Extrait du texte:
▼
Médiapart est le lieu d'intenses débats et initiatives autour de "lanceurs d'alerte".
Autour de blogueurs engagés dans de difficiles combats, et aussi de comment il faut comprendre et structurer, collectivement ou a titre individuel, le complexe phénomène de l'alerte.
Mohamed Sangaré, notamment, fait des propositions, telle celle de créer une ""édition"...
Dans le fil de ces débats, je propose la contribution suivante:
Irrésistibles noyades?
Merci de la précision sur le projet d'édition. Elle radicalise mon analyse, à savoir que le blogueur lanceur d'alerte est un individu qui s'engage dans l'espace public, face à des pouvoirs, plus ou moins légitimes, plus ou moins puissants et habiles, plus ou moins hônnêtes, plus ou moins relayés. Le lanceur d'alerte rompt la loi du silence, au nom d'interêts supérieurs (la personne humaine, l'intérêt public, la loi, l'écologie, l'égalité, la justice, la vie ou autres broutilles), alors que le pouvoir entend faire respecter son autorité, son immunité, son intangibilité, son intérêt propre et considère que le lien d'autorité dans lequel il tient le lanceur d'alerte est constitutif de l'ordre social et économique. Ce dernier point n'est pas sans effet, puisque le pouvoir bénéficie des services officiels et officieux de nombreuses institutions (juridictions disciplinaires, presse canine de garde,mécanismes ordinaires de docilité sociale, partis godillots etc..)
▲
Consigne: D'après l'extrait sur les lanceurs d'alerte, que rompt le lanceur d'alerte ?

Matériel recueilli:
▼
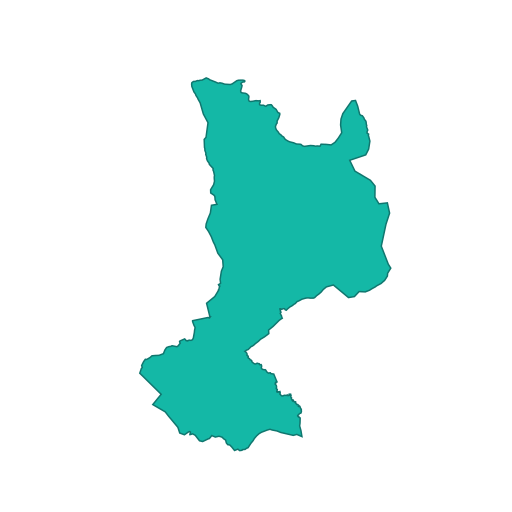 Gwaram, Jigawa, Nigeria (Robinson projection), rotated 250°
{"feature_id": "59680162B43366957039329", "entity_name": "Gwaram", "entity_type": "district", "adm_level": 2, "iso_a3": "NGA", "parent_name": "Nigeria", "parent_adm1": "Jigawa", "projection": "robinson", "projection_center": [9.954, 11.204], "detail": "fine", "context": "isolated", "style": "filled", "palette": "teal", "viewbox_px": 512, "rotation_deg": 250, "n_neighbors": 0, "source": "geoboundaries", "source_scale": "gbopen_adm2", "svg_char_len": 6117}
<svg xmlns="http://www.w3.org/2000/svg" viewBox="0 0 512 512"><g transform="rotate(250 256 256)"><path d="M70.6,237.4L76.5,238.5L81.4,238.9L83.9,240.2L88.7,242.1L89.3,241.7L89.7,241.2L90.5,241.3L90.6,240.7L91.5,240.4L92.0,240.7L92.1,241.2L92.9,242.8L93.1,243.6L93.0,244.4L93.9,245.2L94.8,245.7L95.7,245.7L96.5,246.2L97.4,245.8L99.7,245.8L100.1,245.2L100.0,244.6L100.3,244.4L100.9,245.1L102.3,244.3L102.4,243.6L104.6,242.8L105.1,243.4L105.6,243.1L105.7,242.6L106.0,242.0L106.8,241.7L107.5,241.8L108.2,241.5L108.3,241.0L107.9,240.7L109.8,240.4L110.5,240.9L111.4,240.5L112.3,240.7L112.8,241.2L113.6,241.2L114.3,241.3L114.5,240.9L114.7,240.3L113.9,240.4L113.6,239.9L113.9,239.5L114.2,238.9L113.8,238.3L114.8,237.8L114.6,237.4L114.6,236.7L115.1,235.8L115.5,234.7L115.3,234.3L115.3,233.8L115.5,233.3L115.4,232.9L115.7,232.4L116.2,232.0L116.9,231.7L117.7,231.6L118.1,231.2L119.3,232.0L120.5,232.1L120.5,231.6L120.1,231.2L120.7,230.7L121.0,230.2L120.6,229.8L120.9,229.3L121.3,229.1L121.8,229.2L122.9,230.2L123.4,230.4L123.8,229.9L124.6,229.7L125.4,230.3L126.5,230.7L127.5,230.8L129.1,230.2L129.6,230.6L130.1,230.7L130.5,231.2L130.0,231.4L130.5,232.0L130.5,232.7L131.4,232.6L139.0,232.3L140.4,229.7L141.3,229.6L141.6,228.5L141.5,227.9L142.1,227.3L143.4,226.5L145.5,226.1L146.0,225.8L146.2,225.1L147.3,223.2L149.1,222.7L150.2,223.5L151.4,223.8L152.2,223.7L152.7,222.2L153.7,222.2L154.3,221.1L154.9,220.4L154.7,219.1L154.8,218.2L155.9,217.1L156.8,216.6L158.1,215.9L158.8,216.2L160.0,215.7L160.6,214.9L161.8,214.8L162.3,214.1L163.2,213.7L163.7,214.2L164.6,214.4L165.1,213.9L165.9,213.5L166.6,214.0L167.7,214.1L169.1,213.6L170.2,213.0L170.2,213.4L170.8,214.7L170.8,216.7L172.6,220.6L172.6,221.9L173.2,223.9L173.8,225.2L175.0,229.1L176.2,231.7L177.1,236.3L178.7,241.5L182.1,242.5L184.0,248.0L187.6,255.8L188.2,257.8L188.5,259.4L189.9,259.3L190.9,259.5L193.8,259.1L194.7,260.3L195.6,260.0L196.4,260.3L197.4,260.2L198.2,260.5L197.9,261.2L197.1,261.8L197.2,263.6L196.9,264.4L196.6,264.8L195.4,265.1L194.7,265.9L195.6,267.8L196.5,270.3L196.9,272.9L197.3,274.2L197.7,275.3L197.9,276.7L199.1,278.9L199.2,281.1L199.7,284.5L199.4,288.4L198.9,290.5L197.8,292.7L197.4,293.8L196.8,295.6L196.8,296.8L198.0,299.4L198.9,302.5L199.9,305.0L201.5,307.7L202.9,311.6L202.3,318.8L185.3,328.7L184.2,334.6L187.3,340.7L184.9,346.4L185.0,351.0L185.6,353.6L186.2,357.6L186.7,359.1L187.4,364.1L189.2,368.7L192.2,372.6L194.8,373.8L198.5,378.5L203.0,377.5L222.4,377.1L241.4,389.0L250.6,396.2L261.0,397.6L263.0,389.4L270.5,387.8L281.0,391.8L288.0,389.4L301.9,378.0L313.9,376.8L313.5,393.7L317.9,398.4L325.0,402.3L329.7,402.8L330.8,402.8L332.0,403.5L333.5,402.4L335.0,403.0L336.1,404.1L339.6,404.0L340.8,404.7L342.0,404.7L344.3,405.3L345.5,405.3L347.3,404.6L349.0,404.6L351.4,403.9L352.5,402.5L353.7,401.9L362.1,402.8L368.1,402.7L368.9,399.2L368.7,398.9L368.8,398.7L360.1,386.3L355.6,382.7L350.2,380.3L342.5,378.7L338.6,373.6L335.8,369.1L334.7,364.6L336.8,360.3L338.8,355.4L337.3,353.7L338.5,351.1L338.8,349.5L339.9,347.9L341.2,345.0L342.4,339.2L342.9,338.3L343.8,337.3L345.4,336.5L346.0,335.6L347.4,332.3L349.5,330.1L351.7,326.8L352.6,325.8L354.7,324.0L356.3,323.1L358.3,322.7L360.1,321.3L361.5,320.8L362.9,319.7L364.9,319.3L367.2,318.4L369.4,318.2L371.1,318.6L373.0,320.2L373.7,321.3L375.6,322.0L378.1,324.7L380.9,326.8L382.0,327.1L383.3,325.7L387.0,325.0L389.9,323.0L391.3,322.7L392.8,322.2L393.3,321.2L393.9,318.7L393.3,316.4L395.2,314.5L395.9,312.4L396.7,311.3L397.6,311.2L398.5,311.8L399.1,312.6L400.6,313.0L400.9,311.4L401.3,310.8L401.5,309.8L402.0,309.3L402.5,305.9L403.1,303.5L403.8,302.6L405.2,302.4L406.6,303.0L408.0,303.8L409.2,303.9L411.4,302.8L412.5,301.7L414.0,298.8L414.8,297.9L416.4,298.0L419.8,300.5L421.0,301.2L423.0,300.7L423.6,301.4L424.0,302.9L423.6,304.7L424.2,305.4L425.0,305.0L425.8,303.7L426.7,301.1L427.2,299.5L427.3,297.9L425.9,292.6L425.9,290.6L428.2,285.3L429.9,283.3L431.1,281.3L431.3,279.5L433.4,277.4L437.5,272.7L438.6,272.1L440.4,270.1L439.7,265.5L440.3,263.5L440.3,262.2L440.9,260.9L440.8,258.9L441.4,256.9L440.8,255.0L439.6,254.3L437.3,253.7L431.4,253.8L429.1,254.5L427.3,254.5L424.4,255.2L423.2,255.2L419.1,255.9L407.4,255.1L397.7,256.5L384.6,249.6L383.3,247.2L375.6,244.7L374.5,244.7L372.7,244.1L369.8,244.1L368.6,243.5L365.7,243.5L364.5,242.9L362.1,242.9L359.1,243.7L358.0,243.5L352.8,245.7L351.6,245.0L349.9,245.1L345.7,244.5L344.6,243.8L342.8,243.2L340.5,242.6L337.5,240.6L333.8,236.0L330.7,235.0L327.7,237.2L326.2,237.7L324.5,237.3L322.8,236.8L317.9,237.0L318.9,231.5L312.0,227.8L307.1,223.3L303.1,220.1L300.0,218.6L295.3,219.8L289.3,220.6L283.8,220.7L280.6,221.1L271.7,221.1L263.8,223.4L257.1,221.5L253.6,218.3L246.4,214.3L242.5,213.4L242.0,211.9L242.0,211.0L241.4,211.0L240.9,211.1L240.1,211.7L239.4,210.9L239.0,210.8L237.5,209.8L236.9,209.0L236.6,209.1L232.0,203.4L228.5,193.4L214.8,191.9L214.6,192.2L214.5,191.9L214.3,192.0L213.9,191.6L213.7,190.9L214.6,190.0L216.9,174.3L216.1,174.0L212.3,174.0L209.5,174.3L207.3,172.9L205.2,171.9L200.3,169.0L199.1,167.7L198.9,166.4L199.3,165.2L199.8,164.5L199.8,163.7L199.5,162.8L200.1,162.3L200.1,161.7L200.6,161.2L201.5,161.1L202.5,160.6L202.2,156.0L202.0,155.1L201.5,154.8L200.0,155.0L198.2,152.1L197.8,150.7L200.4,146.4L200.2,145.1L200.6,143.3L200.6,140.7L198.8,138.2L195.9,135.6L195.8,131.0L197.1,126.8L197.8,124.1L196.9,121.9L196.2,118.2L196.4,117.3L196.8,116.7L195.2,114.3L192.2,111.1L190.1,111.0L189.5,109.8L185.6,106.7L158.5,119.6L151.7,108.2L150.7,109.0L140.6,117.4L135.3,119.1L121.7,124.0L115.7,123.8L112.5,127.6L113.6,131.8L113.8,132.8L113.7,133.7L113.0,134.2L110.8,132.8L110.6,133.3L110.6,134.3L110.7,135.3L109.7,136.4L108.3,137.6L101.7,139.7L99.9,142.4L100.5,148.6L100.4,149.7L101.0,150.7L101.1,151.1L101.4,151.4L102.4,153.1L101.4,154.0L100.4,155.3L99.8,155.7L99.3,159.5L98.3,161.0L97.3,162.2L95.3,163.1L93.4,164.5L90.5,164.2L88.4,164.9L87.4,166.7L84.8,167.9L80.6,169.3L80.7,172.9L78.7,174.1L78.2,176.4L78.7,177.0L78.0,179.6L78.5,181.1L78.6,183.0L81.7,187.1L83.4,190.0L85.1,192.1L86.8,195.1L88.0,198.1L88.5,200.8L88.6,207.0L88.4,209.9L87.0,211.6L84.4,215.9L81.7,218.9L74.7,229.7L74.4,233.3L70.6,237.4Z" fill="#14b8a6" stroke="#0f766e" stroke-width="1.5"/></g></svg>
▲
Réponse: La loi du silence.